Sadly for many, the world of ballet will always be negatively associated with the psychotic actions and mental state of the ballerina in the Oscar winning film Black Swan. However this summer, it is the white swans—all 32 of them—who are showing London audiences the impressive beauty of their classical ballet training.

The corps of the Mariinsky Ballet are reputedly the finest exponents of these fanciful creatures—young girls turned into swans by an evil magician—and they have been pulling out all stops, offering moments of pure visual loveliness. Their dedicated eight years tough training—most are graduates of the famed Vaganova Academy in St Petersburg, the birthplace of Russian ballet—can be seen in the elegant military precision of their dancing. There can be few more glorious moments in the theatre than the perfect straight rows of swans, who, with grace and finesse, weave their intricate patterns across the stage, their delicate hands, and quivering feet moving as one harmonious whole. In the last act, they are bathed in pink morning light by the water’s edge as they wait for their queen to return. Some stand, heads tilted with one arm artistically held high, like the long neck of the graceful bird, others lie in groups on the floor their tutus fluffing up and catching the rays.

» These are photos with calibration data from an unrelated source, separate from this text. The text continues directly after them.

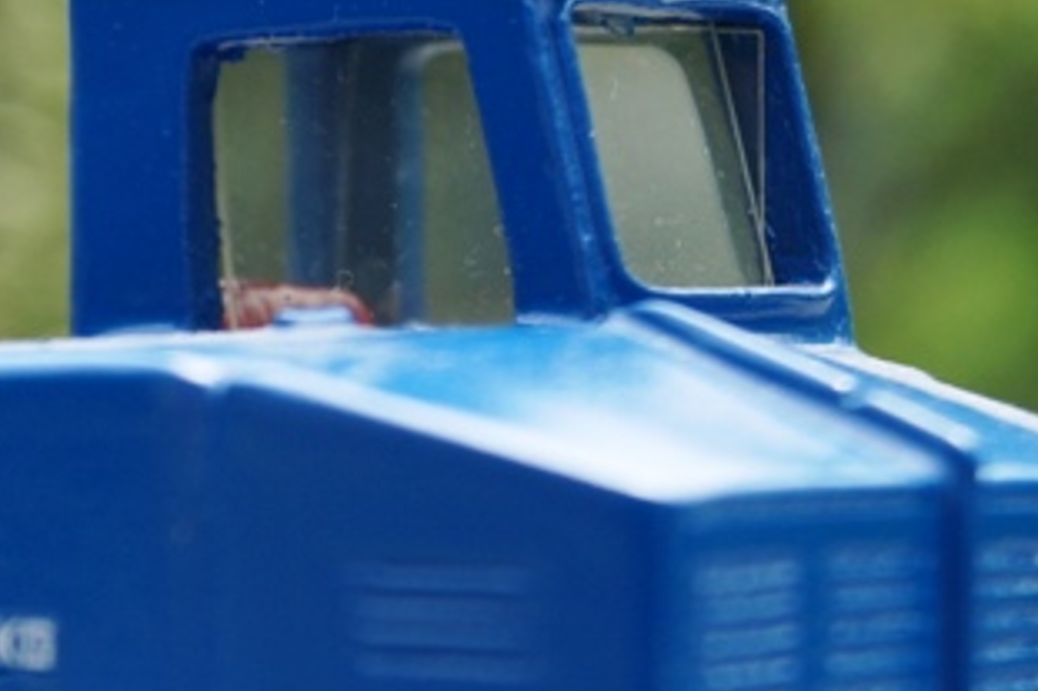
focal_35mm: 167
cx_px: -417
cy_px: 718
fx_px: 4812
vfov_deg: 8.2
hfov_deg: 11.9
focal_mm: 30
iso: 100
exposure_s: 1/250
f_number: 5.6
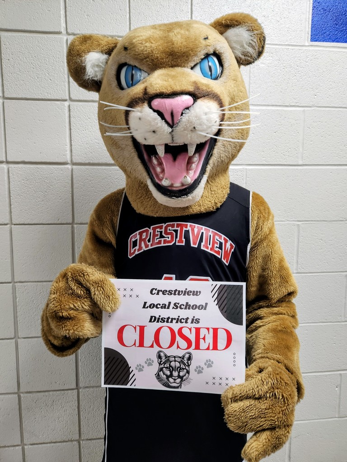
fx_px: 307
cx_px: 174
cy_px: 231
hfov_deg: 58.9
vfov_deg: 73.9
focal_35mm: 23
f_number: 1.8
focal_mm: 5.4
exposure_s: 1/120
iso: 160
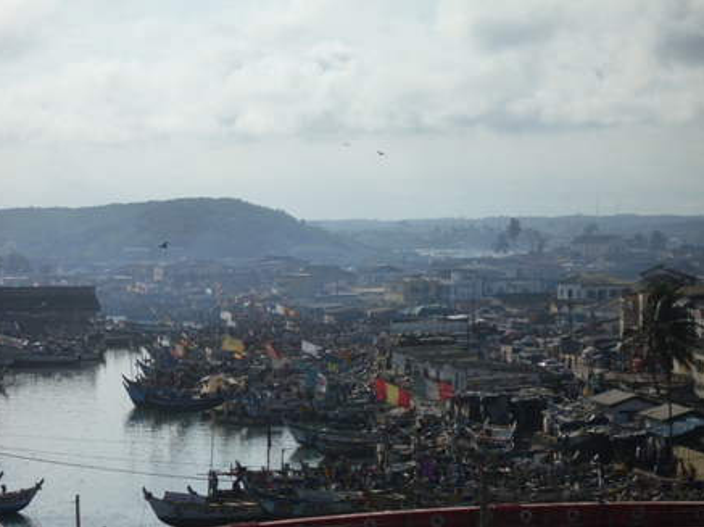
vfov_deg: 12.6
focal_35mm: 117
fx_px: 2378
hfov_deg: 16.8
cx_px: 351
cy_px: 269
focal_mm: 18.9
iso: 80
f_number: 5.2
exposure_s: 1/1000
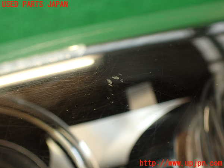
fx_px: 207
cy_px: 84
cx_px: 112
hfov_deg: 56.8
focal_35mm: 32
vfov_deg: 44.2
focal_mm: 5.79
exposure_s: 1/60
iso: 200
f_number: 2.4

The corps also serves well in the first act as young peasants enjoying the festivities of the Prince’s birthday and in the ballroom of Act II (Act III in other productions), as foreign dignitaries performing lively national dances.

The Mariinsky Ballet, (formerly the Kirov Ballet) is celebrating its 50th year of visiting the UK under the patronage of Lillian and Victor Hochhauser. First seen during the chilling era of Soviet communism—(and made memorable by the defection of the rising star Rudolph Nureyev at the airport in Paris just before the company set off for London), the company brought traditional classical ballets, and spectacular drama ballets danced by fabulous superstars. Slowly over the years, it has opened its repertory doors to western choreography and now boasts many works by today’s ‘hot’ choreographers. But it’s still the classics that sell well here in Britain, and this year’s box-office is again proving the point.

Swan Lake opened the three week season and on Wednesday, the third night, (the first two nights saw performances by prima ballerina Yuliana Lopatkina and then the promising rising star, Viktoria Tereshkina) it was the turn of Alina Somova to show her interpretation in the dual roles of Odette/Odile. First seen here two years ago when she danced Juliet, Somova, who graduated in 2003, received mixed reviews for her unique style. She has natural beauty with blonde hair, a sweet smile and luscious long limbs. But she has gymnastic tendencies – like Sylvie Guillem—which allow her extension to go way past the acceptable ‘six o’clock’ (straight up) height. The shooting up of the leg meant that she missed the slow unfurling legato required, which spoilt the aesthetic nuances. Today she is coached by ex-ballerina Tatiana Terekhova, who has ‘tamed’ her extension somewhat—but not completely. At times during the ‘white acts’, Somova gave the impression of a confident athlete rather than a soft and frightened woman. However, the audience didn’t mind. They saw a beautiful swan in pristine sparkly tutu with an ability to balance, leap and bourree smoothly as though on roller skates. They loved her high legs and speedy turns, especially when, as the flashing -eyed seductive Black Swan, she spun with dizzying speed in her 32 fouette turns—doing singles then triples as the audience cheered her on.

Her Prince Siegfried was Evgeny Ivanchenko, a soft unforced mover and leaper, but oh so dull! His expression never changed throughout the ballet and there were two classic moments of his lack of interest: when realizing he has been tricked by Von Rothbart and Odile, he simply toddled rather than raced off to the lakeside to plead Odette’s forgiveness. And in the final dramatic moments of the ballet and his battle with the evil magician, he half-heartedly chased him, and finally snapped off one of his wings, dangling it like a duster as the magician writhed on the floor.

Worthy of mention was Andrei Ermakov who portrayed Von Rothbart showing impressive high-flying scissor-sharp jetes, though sadly there is less for the evil magician to do in this production than usual. (This production by Konstantin Sergeyev was staged in 1950). Ilya Petrov was the Jester, usually a maddeningly irritating figure but here played with sensitivity and great energy. And plaudits too to the trio who danced the Pas de Trois in the first act (Yana Selina, Valeria Martinyuk and Alexei Timofeyev) who demonstrated the neatness and perfect placement of their ebullient Russian training.

The Mariinsky tour continues with various programmes but Swan Lake returns with different casts on August 6th, matinee.